On ne savait toujours pas pourquoi le preneur d’otages avait agi. Rien au domicile de l’individu n’avait pu déterminer les raisons de ses actes, et ses complices restaient introuvables. Concernant sa mort brutale, la police avait conclu à un règlement de compte, vu qu’il était le seul corps retrouvé sur les lieux. Ce fait divers restait un vrai mystère.

Une vie pour la vie – T3

Ma Recouvrance commençait à apporter les multiples réponses aux questions que je me posais toujours. Celle de Laura me semblait tellement plus paisible que la mienne.

Qu’ai-je de différent ?

Agor, mon frère qui vit au Luxembourg, m’a expliqué que nos vies étaient différentes et nos destins aussi. Sur ce dernier point, il n’a pas voulu m’en dire plus. Encore une zone d’ombre que je dois élucider. Plus je me redécouvre moi-même, plus les questions affluent.

Les temps changent, tout va très vite et une fois de plus, je me demande si je vais trouver du temps pour moi. Ce temps si précieux que je n’ai pas besoin de mesurer, me semble-t-il.

Six mois ont passé depuis que nous avons reçu cette lettre des « Immortalis Sangus ». Moonroe est mort. Je l’ai tué d’une manière si sauvage, mais mes séances de Recouvrance avec Agor m’ont démontré que je pouvais être bien plus cruelle et sauvage que je ne l’ai été avec le professeur.

Ma mère m’appelait sa petite princesse rouge, je sais maintenant pourquoi !
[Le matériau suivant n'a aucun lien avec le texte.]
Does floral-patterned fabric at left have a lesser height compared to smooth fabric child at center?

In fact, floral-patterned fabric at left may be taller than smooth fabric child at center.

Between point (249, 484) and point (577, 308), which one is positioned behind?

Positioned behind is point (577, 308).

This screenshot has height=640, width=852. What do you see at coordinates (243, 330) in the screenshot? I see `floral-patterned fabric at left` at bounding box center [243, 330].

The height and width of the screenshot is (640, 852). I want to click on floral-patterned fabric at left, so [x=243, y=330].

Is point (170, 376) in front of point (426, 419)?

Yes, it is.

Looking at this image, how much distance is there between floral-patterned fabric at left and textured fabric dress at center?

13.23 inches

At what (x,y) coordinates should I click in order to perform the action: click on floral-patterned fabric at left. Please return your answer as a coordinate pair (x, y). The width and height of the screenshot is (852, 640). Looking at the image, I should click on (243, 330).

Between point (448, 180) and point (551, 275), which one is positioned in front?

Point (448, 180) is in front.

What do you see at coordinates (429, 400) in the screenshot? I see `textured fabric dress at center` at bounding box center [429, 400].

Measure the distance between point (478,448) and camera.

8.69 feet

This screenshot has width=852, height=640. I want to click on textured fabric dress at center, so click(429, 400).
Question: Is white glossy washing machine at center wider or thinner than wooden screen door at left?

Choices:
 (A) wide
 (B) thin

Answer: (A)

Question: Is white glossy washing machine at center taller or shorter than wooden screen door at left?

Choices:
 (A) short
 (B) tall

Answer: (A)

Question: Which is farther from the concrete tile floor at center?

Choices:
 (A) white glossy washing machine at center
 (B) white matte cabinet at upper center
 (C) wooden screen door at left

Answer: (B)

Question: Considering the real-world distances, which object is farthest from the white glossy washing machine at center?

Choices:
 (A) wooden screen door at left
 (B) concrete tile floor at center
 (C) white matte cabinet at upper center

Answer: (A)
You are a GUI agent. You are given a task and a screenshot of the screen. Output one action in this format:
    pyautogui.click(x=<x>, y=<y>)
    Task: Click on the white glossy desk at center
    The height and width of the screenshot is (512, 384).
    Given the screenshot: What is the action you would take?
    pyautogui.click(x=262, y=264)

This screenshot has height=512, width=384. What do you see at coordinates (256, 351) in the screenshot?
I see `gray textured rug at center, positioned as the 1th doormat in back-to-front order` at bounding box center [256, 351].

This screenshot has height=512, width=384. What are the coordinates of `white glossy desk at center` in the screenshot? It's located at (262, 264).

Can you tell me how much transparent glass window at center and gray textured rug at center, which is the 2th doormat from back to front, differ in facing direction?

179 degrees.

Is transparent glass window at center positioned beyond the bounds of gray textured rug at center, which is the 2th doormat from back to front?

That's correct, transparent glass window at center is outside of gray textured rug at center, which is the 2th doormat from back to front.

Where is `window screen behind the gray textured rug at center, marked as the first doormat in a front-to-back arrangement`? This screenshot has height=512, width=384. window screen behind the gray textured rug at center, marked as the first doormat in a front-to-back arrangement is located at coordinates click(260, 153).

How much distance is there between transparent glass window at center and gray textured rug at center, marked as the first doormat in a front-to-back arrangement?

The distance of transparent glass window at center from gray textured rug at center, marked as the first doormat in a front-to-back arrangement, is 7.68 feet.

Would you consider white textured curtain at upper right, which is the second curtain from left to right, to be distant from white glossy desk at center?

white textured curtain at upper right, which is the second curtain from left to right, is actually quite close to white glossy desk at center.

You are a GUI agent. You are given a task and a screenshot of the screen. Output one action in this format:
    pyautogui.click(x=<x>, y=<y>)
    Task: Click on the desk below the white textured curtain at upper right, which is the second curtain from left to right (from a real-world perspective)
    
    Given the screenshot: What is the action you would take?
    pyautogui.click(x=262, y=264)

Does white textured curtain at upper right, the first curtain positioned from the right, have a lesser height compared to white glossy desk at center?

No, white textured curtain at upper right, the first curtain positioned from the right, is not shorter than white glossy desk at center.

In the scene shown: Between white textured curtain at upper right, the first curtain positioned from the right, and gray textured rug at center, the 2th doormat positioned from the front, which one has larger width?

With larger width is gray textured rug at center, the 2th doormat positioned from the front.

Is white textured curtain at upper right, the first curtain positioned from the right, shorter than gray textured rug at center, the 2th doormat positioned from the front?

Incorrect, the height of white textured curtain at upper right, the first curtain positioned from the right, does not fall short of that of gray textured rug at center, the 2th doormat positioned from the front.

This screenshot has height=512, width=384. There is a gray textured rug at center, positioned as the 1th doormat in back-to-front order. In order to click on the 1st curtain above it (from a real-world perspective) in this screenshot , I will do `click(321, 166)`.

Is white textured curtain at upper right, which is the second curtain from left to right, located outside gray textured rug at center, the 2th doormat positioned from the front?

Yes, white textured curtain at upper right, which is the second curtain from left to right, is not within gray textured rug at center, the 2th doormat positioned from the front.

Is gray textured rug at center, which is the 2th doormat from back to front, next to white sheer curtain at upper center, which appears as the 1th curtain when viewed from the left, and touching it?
Il y a quatre mois, je suis allée rendre visite à Artur, l’un de mes autres frères encore en vie, celui qui vit reclus dans les montagnes au Tibet. Lui, qui a écrit « le livre des dons », il m’a aidé bien plus que je ne l’aurais cru à y voir plus clair sur mon passé ainsi que sur ma vie si longue.

Maintenant, je dois avancer avec Darren à mes côtés et finir d’éclaircir quelques points encore obscurs comme la clé ou cette photo que nous avons trouvées dans le coffre de la banque. Nous devons trouver cette maison qui, je l’espère, apportera bien plus qu’un toit.

Alexandre et Philip travaillent chez les « Immortalis Sangus », tout est calme pour le moment. Alexandre est reparti vivre chez lui, les choses aussi ont changé pour lui. L’association reconstruit lentement ce que nous avons détruit. Ce jour-là, Darren a effacé toutes les données du disque dur de Moonroe avant de quitter les lieux. Ils doivent repartir de zéro, cela nous octroie un peu de temps. Mais leur détermination est restée intacte ! Je le sais, je le sens.

D’ici peu, le réveil de ma mère va avoir lieu. Je ne sais pas ce qui va se passer, mais elle saura nous guider, de cela je reste persuadée.

La vie se doit d’être belle même pour nous, les Imhumvamps. Nous sommes une race d’immortels.

Albert et Lusi me manquent incroyablement maintenant que ma mémoire est de retour. J’ai tant de regrets, mais pour eux je survivrai.